Stephan Westphal, Geschäftsführer der Schreinerei Kopf; © BGHM/bundesfoto GbR Fotografin: Franziska KraufmannTobias Dittus (oben) und Thomas Hofmann (Mitte) absolvierten ihre Prüfung in der Schreinerei Kopf. Unten: Stephan Westphal, Geschäftsführer der Schreinerei

Ein umfassender Arbeitsschutz sei im Werben um Auszubildende ein wichtiger Faktor: „Wir wollen zeigen, dass wir uns kümmern. Dass Arbeiten bei uns sicher ist“, sagt Westphal. Deshalb sei ihnen eine enge Zusammenarbeit mit der BGHM sehr wichtig. Man begegne sich auf Augenhöhe. „Das Interesse am Thema ist im Betrieb deutlich erkennbar“, sagt auch Prüfling Thomas Hofmann. Geduldig und ausführlich beantwortet Westphal im Laufe des Rundgangs alle Fragen – selbst dann, wenn sie sich doppeln. Denn Dittus und Hofmann absolvieren den praktischen Prüfungsteil nacheinander und überschneiden sich dabei gelegentlich thematisch. Kein Problem für Westphal, er bleibt freundlich und professionell. Besonderen Aufwand bereite die Prüfung nicht, sagt er. Für das Vorgespräch ist ein separater Raum vorhanden, als Geschäftsführer könne er sich auch mal zwei Stunden Zeit für so einen Termin nehmen. „Es tut uns nicht weh und stört den betrieblichen Ablauf nicht.“

Positive Grundhaltung zum Arbeitsschutz

Dass die Kooperationsbereitschaft der Schreinerei Kopf dennoch keine Selbstverständlichkeit sei, betont Sven Rodenhäuser, Leiter des Präventionsbezirks Südwest.
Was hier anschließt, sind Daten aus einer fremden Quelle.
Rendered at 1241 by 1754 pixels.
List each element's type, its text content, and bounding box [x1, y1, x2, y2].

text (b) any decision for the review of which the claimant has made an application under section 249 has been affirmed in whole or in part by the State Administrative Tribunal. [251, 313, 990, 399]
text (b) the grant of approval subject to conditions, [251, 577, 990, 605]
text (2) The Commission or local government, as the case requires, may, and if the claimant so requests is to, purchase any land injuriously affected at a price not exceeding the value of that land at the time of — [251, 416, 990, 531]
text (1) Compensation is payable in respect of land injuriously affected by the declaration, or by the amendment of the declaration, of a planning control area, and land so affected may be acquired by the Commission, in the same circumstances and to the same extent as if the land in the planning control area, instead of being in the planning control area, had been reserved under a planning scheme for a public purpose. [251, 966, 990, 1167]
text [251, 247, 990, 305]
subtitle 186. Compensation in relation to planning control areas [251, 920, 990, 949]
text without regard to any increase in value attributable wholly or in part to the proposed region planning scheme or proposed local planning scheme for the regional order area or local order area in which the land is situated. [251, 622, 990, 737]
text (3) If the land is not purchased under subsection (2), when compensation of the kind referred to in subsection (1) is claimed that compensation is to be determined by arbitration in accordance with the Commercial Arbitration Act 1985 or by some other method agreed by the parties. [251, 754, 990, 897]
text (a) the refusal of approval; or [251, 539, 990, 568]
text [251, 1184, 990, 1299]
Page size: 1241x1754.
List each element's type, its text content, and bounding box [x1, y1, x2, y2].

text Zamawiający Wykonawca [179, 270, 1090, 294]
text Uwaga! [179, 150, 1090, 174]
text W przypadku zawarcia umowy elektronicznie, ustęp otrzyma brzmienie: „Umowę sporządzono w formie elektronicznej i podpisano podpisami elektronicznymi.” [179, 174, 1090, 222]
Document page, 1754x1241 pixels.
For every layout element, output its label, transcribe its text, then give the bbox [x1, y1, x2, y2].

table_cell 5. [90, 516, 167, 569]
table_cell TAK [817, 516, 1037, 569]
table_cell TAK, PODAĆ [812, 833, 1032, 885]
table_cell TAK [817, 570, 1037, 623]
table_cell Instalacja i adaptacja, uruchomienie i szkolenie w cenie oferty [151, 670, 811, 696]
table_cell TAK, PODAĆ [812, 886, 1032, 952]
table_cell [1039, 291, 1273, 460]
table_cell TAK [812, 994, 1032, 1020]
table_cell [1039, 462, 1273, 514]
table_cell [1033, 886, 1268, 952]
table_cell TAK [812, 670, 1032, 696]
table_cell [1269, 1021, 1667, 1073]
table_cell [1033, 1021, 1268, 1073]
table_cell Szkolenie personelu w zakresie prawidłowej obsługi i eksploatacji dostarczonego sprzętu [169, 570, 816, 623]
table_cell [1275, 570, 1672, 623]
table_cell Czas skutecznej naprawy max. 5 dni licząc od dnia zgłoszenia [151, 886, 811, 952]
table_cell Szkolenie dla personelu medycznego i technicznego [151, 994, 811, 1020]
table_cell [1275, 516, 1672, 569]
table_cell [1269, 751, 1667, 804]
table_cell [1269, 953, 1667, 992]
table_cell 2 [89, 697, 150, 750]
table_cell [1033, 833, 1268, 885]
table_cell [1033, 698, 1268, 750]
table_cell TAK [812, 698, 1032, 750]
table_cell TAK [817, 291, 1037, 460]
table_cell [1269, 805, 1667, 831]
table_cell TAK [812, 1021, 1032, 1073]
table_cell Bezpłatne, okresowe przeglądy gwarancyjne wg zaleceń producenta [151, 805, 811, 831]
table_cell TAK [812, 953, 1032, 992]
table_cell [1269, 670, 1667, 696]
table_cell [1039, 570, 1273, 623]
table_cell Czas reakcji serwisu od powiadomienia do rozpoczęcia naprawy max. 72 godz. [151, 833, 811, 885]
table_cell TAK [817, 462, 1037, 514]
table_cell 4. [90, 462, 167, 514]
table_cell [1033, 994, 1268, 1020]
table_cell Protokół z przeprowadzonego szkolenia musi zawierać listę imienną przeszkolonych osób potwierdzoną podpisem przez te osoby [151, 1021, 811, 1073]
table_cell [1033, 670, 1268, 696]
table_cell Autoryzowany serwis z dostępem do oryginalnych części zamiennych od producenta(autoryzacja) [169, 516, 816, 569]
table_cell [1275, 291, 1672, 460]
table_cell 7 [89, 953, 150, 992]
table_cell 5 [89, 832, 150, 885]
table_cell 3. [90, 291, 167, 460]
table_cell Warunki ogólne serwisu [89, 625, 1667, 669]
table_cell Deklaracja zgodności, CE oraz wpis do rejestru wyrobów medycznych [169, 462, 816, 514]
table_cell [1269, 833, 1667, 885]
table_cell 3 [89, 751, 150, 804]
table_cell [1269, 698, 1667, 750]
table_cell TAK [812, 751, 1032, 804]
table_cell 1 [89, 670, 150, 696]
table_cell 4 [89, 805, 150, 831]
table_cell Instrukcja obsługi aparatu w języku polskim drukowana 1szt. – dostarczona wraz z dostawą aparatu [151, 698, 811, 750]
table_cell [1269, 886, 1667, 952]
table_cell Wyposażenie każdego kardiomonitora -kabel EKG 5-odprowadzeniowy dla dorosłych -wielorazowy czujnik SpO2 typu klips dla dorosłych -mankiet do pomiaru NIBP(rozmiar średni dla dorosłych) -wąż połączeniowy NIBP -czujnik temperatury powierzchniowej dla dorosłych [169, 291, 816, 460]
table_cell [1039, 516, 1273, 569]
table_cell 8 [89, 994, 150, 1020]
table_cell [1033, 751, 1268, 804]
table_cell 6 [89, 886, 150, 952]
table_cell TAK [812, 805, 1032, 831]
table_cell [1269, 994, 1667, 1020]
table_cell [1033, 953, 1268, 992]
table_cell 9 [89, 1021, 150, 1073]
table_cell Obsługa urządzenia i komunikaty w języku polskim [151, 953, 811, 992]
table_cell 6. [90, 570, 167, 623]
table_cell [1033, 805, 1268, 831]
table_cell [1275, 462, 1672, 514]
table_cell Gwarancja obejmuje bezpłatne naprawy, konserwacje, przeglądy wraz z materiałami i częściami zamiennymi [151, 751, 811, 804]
Ihm unterstehen in der Zuständigkeit für Baden-Württemberg knapp 90 Personen, darunter 67 Aufsichtspersonen, APen in Vorbereitung und Arbeitsschutzmeister an den Standorten Stuttgart, Freiburg und Heidelberg. Auch die Organisation der Prüfungen ist Aufgabe seiner Mitarbeitenden. „Es gibt genaue Anforderungen etwa in Bezug auf die Betriebsgröße oder den Standort, der unter anderem für die Mitglieder der Prüfungskommission gut erreichbar sein muss“, erklärt Rodenhäuser. „Und dann muss das Unternehmen noch eine absolut positive Grundhaltung zum Arbeitsschutz haben.“ Das mache die Auswahl nicht immer leicht. Umso mehr freue es ihn, wenn Betriebe, wie die Schreinerei Kopf, sich zur Teilnahme bereit erklärten.

„Letztendlich duldet uns bei einer APII-Prüfung ein kleiner Betrieb auf seinem Gelände, während das Tagesgeschäft weiterläuft. Das rechnen wir ihm hoch an.“ Westphal sagt dagegen, er könne aus dem Termin auch einiges mitnehmen. „Das ist ja eine Begehung wie im wahren Leben. Wir bekommen wertvolle Tipps von Herrn Dittus und Herrn Hofmann.“ Und „Hausaufgaben“, wie er es nennt, Hinweise, wie genau der Arbeitsschutz im Betrieb noch besser werden kann. Dieser will er sich jetzt annehmen. Tobias Dittus und Thomas Hofmann haben es derweil geschafft: Sie haben die Prüfung erfolgreich bestanden und sind jetzt offiziell Aufsichtspersonen im Auftrag der BGHM, zuständig für Betriebe mit bis zu 50 Beschäftigten im Großraum Pforzheim beziehungsweise Heilbronn. Dank guter Vorbereitung – und dank der Unterstützung der engagierten Schreinerei im Stuttgarter Westen.